Advice for Agents and Brokers
Despite increased cyberattacks, agents and brokers are challenged to persuade clients to take the threat seriously. “one of the biggest hurdles to selling cyber continues to be that many companies do not see the risk to them,” says Feldman.
She suggests that agents and brokers use industry data on claims, breaches, and market trends for the client’s industry to induce it to buy cyber coverage. “Further, agents who ask insureds: ‘Would you know whom to call in the event of a data breach?’ can emphasize the value added to a cyber policy by having breach coaches, claims departments, and pre-vetted vendors ready to be deployed at a moment’s notice to get a company back up and running as quickly as possible.”

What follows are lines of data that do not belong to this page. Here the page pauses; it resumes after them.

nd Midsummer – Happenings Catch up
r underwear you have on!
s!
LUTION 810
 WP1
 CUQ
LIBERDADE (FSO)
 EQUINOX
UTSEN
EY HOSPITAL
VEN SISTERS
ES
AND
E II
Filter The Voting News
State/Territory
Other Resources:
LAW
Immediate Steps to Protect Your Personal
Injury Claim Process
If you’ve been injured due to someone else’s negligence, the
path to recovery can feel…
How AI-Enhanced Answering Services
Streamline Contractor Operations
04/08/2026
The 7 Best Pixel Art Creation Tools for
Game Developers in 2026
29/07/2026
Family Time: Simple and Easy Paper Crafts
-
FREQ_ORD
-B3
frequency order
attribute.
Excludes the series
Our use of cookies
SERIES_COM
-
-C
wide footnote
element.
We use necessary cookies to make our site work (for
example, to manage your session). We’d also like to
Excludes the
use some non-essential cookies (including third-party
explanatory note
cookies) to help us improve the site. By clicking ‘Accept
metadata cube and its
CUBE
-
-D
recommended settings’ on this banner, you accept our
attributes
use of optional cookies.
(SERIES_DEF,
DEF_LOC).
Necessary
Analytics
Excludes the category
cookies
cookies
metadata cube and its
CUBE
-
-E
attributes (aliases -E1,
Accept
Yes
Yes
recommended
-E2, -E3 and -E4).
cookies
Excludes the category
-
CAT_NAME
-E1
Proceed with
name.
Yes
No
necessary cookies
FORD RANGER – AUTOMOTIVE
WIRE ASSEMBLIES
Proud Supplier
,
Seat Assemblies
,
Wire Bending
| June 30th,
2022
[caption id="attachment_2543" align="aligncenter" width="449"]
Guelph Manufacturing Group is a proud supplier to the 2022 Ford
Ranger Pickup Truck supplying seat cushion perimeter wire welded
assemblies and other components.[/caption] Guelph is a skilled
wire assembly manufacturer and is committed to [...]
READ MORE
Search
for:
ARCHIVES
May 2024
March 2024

That approach can be effective with businesses that are on the fence. So can having a solid understanding of the coverage and the carriers. “Every business will have unique exposures, so building good relationships with carriers that can protect those vulnerabilities becomes important,” says Francis.
It’s also important for agents and brokers to make cyber coverage part of the overall conversation with their clients. Fenaroli suggests getting businesses used to the idea of cyber coverage as part of their insurance lineup. “Get the cyber coverage as a line item on the client’s risk management or insurance budget. Once the client has had the coverage for one year, the agent can push for higher limits or expanded coverage because cyber risk is now on the business’s radar.”
Because cyber risk encompasses so many different exposures, Shepherd says agents and brokers need to keep in mind that one cyber policy does not fit all. “Agents need to be aware of a client’s cyber risk exposures as well as which policy will help to transfer most of those risks and should use a specialty wholesale broker when needed.”
Coletti says that cyber liability insurance is no longer a nice-to-have coverage but instead is a must-have coverage. “A knowledgeable cyber insurance broker can help companies identify what specific coverages should be purchased and tailor a policy that will address their unique exposures.”